This leaves out scissor, blend-modes, rotation, etc for simplicity. I imagine a more complete loop that included these might look something like:

let mut primitives = graphics_tree.draw();
while let Some(Primitive { kind, radians, scissor, blend }) = primitives.next() {
    if let Some(text) = kind.draw::<Text>() {
        // draw text
    }
    // etc
}

This is just a rough sketch, but hopefully it clarifies what I mean a little. Let me know your thoughts @bvssvni, I might get a chance to put together a draft later today or tomorrow if you're interested.

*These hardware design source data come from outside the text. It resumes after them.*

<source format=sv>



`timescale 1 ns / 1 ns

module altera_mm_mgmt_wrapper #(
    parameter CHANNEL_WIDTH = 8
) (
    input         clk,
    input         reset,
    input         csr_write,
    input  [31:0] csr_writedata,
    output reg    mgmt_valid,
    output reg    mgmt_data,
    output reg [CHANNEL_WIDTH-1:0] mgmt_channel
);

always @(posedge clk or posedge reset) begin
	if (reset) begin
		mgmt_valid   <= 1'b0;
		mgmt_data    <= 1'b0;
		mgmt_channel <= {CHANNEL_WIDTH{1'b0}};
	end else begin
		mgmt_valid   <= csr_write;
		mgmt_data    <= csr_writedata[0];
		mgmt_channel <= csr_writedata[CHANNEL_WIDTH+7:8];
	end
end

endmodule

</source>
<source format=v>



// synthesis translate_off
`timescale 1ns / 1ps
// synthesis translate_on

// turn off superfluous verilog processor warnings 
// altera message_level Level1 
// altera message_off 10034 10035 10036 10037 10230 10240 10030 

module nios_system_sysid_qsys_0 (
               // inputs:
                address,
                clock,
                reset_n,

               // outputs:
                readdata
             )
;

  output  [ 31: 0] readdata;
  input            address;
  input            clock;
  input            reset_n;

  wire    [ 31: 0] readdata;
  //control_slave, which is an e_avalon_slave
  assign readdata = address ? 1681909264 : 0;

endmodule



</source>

Boscop commented 7 years ago

I also have issues with performance. I made a custom widget to display midi songs, and they make the GUI so slow that it's unusable, it takes ~30-50 seconds to react to any events in release build. Btw, this is how it looks like: https://i.imgur.com/IbTi3vo.png I draw a rectangle for each note. The IDs are generated like this:

if state.ids.notes.len() < data.cache.notes.len() {
    state.update(|state| state.ids.notes.resize(data.cache.notes.len(), &mut ui.widget_id_generator()));
}

I printed the number of IDs and midi notes: 11599 notes in one, 6640 in the other. 11599+6640=18239 18482-18239=243 non-note widget IDs

The widget still isn't finished, I still want to draw a grid in the background, like in my glium gui. This will add more than 100 more IDs, especially if I also render rectangles for the piano colored background layer. But with performance as it is right now, it's way too slow... :( Btw, the way I rendered the song view in glium is, one shader that draws the grid, and one shader for drawing rectangles, then batch all the rectangles into one vertex buffer. It's very fast. But I would prefer to use conrod.

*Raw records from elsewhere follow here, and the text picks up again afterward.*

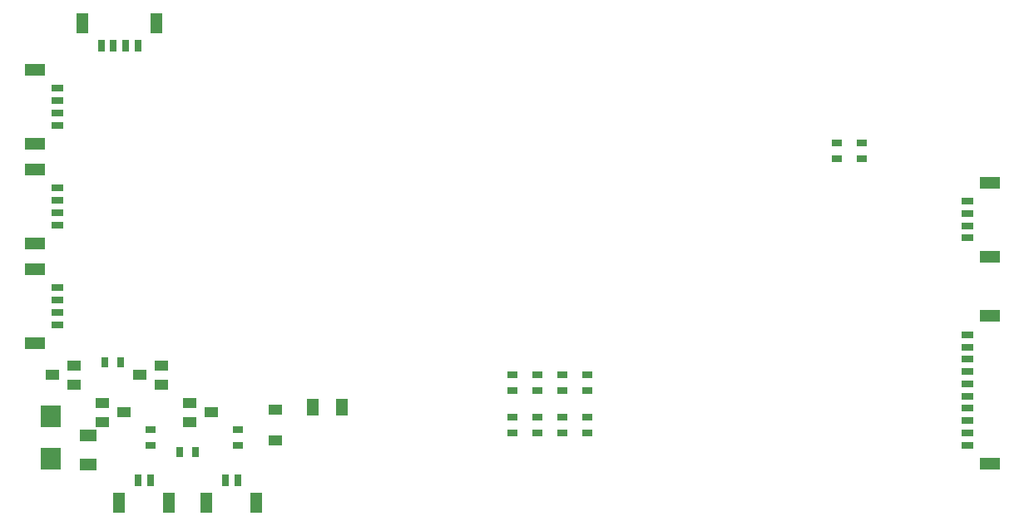
<source format=gbr>
G04 EAGLE Gerber RS-274X export*
G75*
%MOMM*%
%FSLAX34Y34*%
%LPD*%
%INSolderpaste Top*%
%IPPOS*%
%AMOC8*
5,1,8,0,0,1.08239X$1,22.5*%
G01*
G04 Define Apertures*
%ADD10R,0.973900X0.798700*%
%ADD11R,2.123900X2.284100*%
%ADD12R,1.361200X1.114600*%
%ADD13R,1.400000X1.000000*%
%ADD14R,0.798700X0.973900*%
%ADD15R,1.164600X1.815300*%
%ADD16R,1.815300X1.164600*%
%ADD17R,0.800000X1.200000*%
%ADD18R,1.300000X2.150000*%
%ADD19R,1.200000X0.800000*%
%ADD20R,2.150000X1.300000*%
D10*
X508000Y109752D03*
X508000Y93448D03*
X533400Y109752D03*
X533400Y93448D03*
X558800Y109752D03*
X558800Y93448D03*
X584200Y109752D03*
X584200Y93448D03*
D11*
X38100Y110541D03*
X38100Y67259D03*
D12*
X266700Y117604D03*
X266700Y85596D03*
D13*
X39800Y152400D03*
X61800Y161900D03*
X61800Y142900D03*
X128700Y152400D03*
X150700Y161900D03*
X150700Y142900D03*
X112600Y114300D03*
X90600Y104800D03*
X90600Y123800D03*
X201500Y114300D03*
X179500Y104800D03*
X179500Y123800D03*
D14*
X185952Y73660D03*
X169648Y73660D03*
X109752Y165100D03*
X93448Y165100D03*
D15*
X334794Y119380D03*
X305286Y119380D03*
D16*
X76200Y90954D03*
X76200Y61446D03*
D10*
X139700Y80748D03*
X139700Y97052D03*
X228600Y80748D03*
X228600Y97052D03*
D17*
X215900Y45130D03*
X228400Y45130D03*
D18*
X196900Y22180D03*
X247400Y22180D03*
D19*
X970870Y81035D03*
X970870Y93535D03*
X970870Y106035D03*
X970870Y118535D03*
X970870Y131035D03*
X970870Y143535D03*
X970870Y156035D03*
X970870Y168535D03*
X970870Y181035D03*
X970870Y193535D03*
D20*
X993820Y62035D03*
X993820Y212535D03*
D17*
X127000Y45130D03*
X139500Y45130D03*
D18*
X108000Y22180D03*
X158500Y22180D03*
D19*
X45130Y241300D03*
X45130Y228800D03*
X45130Y216300D03*
X45130Y203800D03*
D20*
X22180Y260300D03*
X22180Y184800D03*
D19*
X45130Y342900D03*
X45130Y330400D03*
X45130Y317900D03*
X45130Y305400D03*
D20*
X22180Y361900D03*
X22180Y286400D03*
D19*
X45130Y444500D03*
X45130Y432000D03*
X45130Y419500D03*
X45130Y407000D03*
D20*
X22180Y463500D03*
X22180Y388000D03*
D17*
X127000Y488270D03*
X114500Y488270D03*
X102000Y488270D03*
X89500Y488270D03*
D18*
X146000Y511220D03*
X70500Y511220D03*
D10*
X508000Y152932D03*
X508000Y136628D03*
X533400Y152932D03*
X533400Y136628D03*
X558800Y152932D03*
X558800Y136628D03*
X584200Y152932D03*
X584200Y136628D03*
D19*
X970870Y292100D03*
X970870Y304600D03*
X970870Y317100D03*
X970870Y329600D03*
D20*
X993820Y273100D03*
X993820Y348600D03*
D10*
X838615Y389152D03*
X838615Y372848D03*
X863600Y389152D03*
X863600Y372848D03*
M02*

</source>
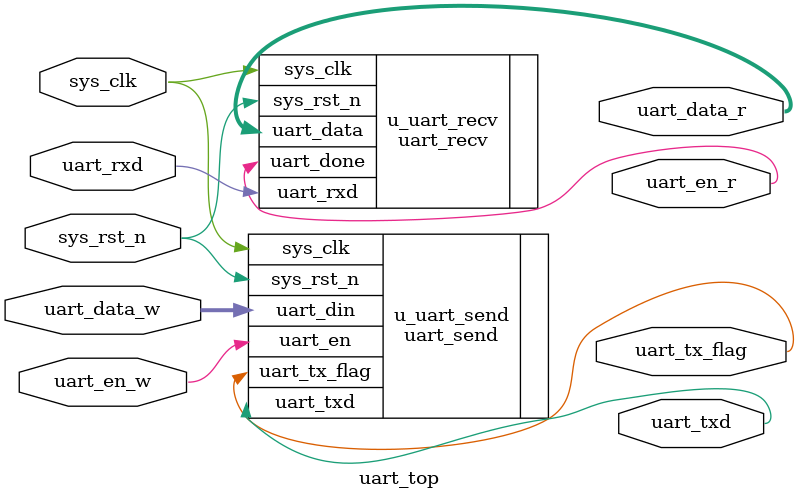
<source format=v>
module uart_top(
    input           sys_clk,          //外部50M时钟
    input           sys_rst_n,        //外部复位信号，低有效
    //uart接口
    input           uart_rxd,         //UART接收端口
    output          uart_txd,          //UART发送端口
    
    //uart内部接口
    input      [7:0]uart_data_w,
    input           uart_en_w,         //发送请求信号
    output          uart_tx_flag,      //发送完成信号
    output     [7:0]uart_data_r,       
    output          uart_en_r          //接收完成信号
    
    );
    
//parameter define
parameter  CLK_FREQ = 50000000;       //定义系统时钟频率
parameter  UART_BPS = 115200;         //定义串口波特率

//*****************************************************
//**                    main code
//*****************************************************
uart_recv #(                          //串口接收模块
    .CLK_FREQ       (CLK_FREQ),       //设置系统时钟频率
    .UART_BPS       (UART_BPS))       //设置串口接收波特率
u_uart_recv(                 
    .sys_clk        (sys_clk), 
    .sys_rst_n      (sys_rst_n),
    
    .uart_rxd       (uart_rxd),
    .uart_done      (uart_en_r),
    .uart_data      (uart_data_r)
    );
    
uart_send #(                          //串口发送模块
    .CLK_FREQ       (CLK_FREQ),       //设置系统时钟频率
    .UART_BPS       (UART_BPS))       //设置串口发送波特率
u_uart_send(                 
    .sys_clk        (sys_clk),
    .sys_rst_n      (sys_rst_n),
     
    .uart_en        (uart_en_w),
    .uart_din       (uart_data_w),
    .uart_txd       (uart_txd),
    .uart_tx_flag   (uart_tx_flag)
    );

endmodule 
</source>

Maybe instead of giving every primitive an ID and checking if it has to be redrawn, it would make sense to allow the client code to group all notes into one parent ID or something. So not every note id has to be checked if it should be redrawn.. But I'm not sure where the actual bottleneck is here.

mitchmindtree commented 7 years ago

Yeah it looks like your doing the ID generation fine, so I don't think the issue is there.

Rendering them using your shader might be the best bet until we can work out how to enable shader optimisations for drawing, as from my experience, there's a good chance 18000+ GL calls might be your bottle-neck. However, I'm no graphics expert and like I mentioned over e-mail, you'll have to actually use a profiler to know for sure where the bottle neck is.

That said, you still have a lot of music notes there! The widget_graph itself may still struggle to maintain such a large number of widgets even if you can get past any potential graphics bottlenecks. It tracks a lot of information per-widget - a lot of which probably isn't necessary for each individual note. I like your idea of providing a widget type that allows for instantiating one big list of graphics primitives that doesn't actually require an individual widget slot for each one. I've opened up an issue for this here.